Joachim me indica una mesa para sentarnos. Sujeto un micrófono en su forro polar azul marino y le pregunto qué ha comido para desayunar, como suele hacerse en la radio para ajustar los niveles de voz. Explica que ha desayunado un batido de frutas y un huevo revuelto mientras le subo el volumen del micro al máximo. Joachim habla en un tono de voz bajo, con modestia. Ahora que lo tengo tan cerca me fijo en sus orejas pequeñas y delicadas, en esos ojos azules y brillantes que cierra casi por completo al sonreír. Calculo que debe tener unos ochenta años. Pulso la tecla de grabación.

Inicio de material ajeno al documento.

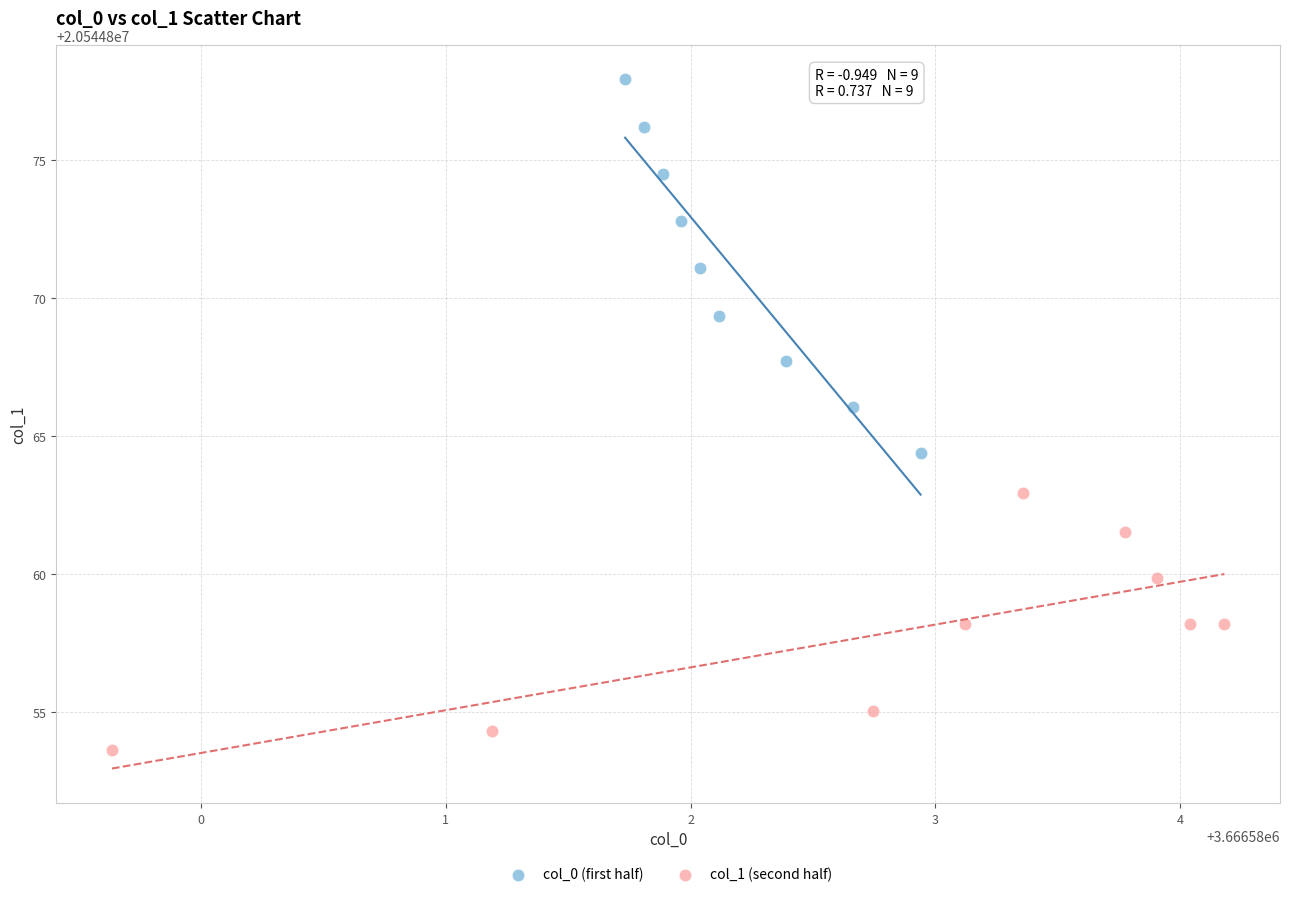

Which series reaches the maximum Y coordinate?

col_0 (first half)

Ese día estuvimos hablando tres horas; al día siguiente, unas cinco horas más. La entrevista se alargó más de una semana: Joachim contestaba a mis preguntas con asombroso detalle. Su mujer nos traía tazas de té; cada vez que las dejaba en la mesa, le tocaba el hombro con afecto. Durante los tres años siguientes me las arreglé para localizar a todas las personas involucradas en esta historia. Las entrevisté y leí sus cartas y diarios. Más tarde encontré miles de informes de la Stasi: una fuente de información pormenorizada que sería el sueño de cualquier periodista. También descubrí una réplica del túnel, con las dimensiones exactas del «Túnel 29», e hice una grabación en su interior; quería saber lo que se sentía al estar bajo tierra excavando en un espacio no más ancho que un ataúd. Me preguntaba por qué alguien había decidido pasar tanto tiempo ahí abajo por voluntad propia.

Esta investigación ha cambiado mi perspectiva sobre muchas cosas: el final de la Segunda Guerra Mundial, el inicio de la Guerra Fría, la construcción del Muro de Berlín, el arranque de los informativos de televisión, y lo que significa convertirse en un espía y traicionar a las personas de tu entorno. El resultado es este libro.

Todos los diálogos que aparecen en estas páginas proceden directamente de las entrevistas y de las actas de reuniones y transcripciones de interrogatorios de la Stasi. También he recurrido a testimonios orales, mapas, memorias, documentos judiciales, informes desclasificados de la CIA y el Departamento de Estado de Estados Unidos, además de consultar artículos de prensa y programas informativos de radio y televisión para asegurarme de que los nombres y fechas eran correctos, así como para ampliar la investigación. Todos los errores que puedan aparecer son míos.

Joachim

Joachim

Lo primero que le desconcierta es el olor: polvo de carbón. Luego lo nota en su cuerpo. Le cae encima de la cabeza, los hombros, le entra en los ojos hasta cegarlo. Pero Joachim no se detiene y continúa abriéndose paso hacia el piso de arriba a hachazo limpio. El techo se estremece, todo se estremece; siente ese ruido ensordecedor en la médula de sus huesos. De pronto, aire fresco. Ha hecho un agujero lo bastante ancho como para trepar por él. Deja a un lado el hacha y empuña la pistola. Si lo encuentran, de esta no sale vivo. Se limpia el polvo de carbón del ojo con el reverso de la manga. Joachim se prepara para irrumpir en la habitación de arriba sin tener idea de lo que hay en ella. Inmóvil, en silencio absoluto, se pregunta, y no por primera vez: ¿cómo hemos podido acabar así?